Арестованный, именующий себя Поливановым, коротко поклонился.

– Маленькое заявление, господа.

– Пожалуйста. – Никольский ровным, уверенно департаментским движением положил лист бумаги, провел по нему кончиками пальцев. – Прошу.

Арестованный сел и написал размашисто:

Мое настоящее имя в настоящее время я называть не желаю.

Мотивы, руководящие мною в этом случае, – нежелание беспокоить и огорчать родных и любимых людей. Хотя я и не то лицо, которым я себя назвал, но при означении меня прошу именовать по-прежнему, то есть Константином Поливановым, дворянином Московской губернии. Указ об отставке, по которому я жил, получил в начале настоящего года от лица, назвать которое не желаю. Как составлен этот указ, настоящий он или фальшивый, мне неизвестно.

– Только и всего? – иронически скривился Добржинский.

– Ну что ж, – развел руками Никольский, – каждому овощу свое время.

… Уже смеркалось. На дворе были редкие огни, гнетущий, загадочный мрак. Никольский с Добржинским ехали в карете.

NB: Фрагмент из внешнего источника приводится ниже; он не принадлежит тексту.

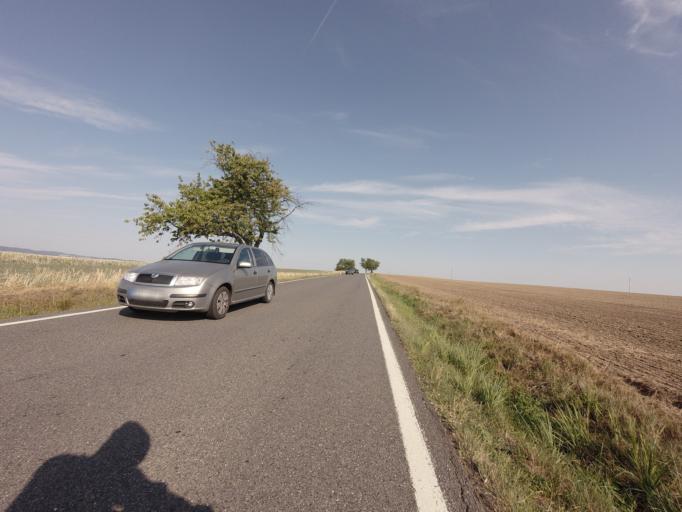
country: CZ
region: Jihocesky
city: Bernartice
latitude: 49.3072
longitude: 14.3792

– Не чудится ли вам порою, Андрей Игнатьевич, – говорил прокурор, – что все мы вот в такой же тьме, как нынче на улице? Вдруг раздаются взрывы, один, другой, озаряют на мгновение ужасную картину, а потом все опять погружается в неведомое.

– Да вы положительно поэт, Антон Францевич, – улыбнулся Никольский.

– Э, полноте… – Добржинский помолчал. – Скажите, Андрей Игнатьевич, вы наслышаны о некоторых проектах графа Михаила Тариэловича?

Никольский затянулся папироской, его остренький бритый подбородок порозовел.

– Кое-что слыхал.

– А я откровенно скажу: вполне сочувствую его замыслам. Совещательный орган при государе из людей непетербургского склада. Разумеется, только совещательный. И людей, безусловно преданных престолу. Но все это мое личное мнение, конечно. А вот другое… Скажите, как по-вашему, полезно было бы распространение в публике толков о конституционных мерах или нет?

Никольский ответил вдумчиво, тихо:

– Неужели вам не ясно, что все это будет расценено как уступка революционерам? Какое правительство, если только оно уважает себя, решится на это?

– Увы, такое опасение владеет многими. К великому сожалению. Да-с! А между тем распространение толков о конституции, обещанной государем, лишило бы фанатиков моральной поддержки и сочувствия публики. И, главное, внесло бы разлад в преступное сообщество.

– Гм… Однако согласитесь, Антон Францевич, надежда на моральные принципы злонамеренной шайки не стоит выеденного яйца.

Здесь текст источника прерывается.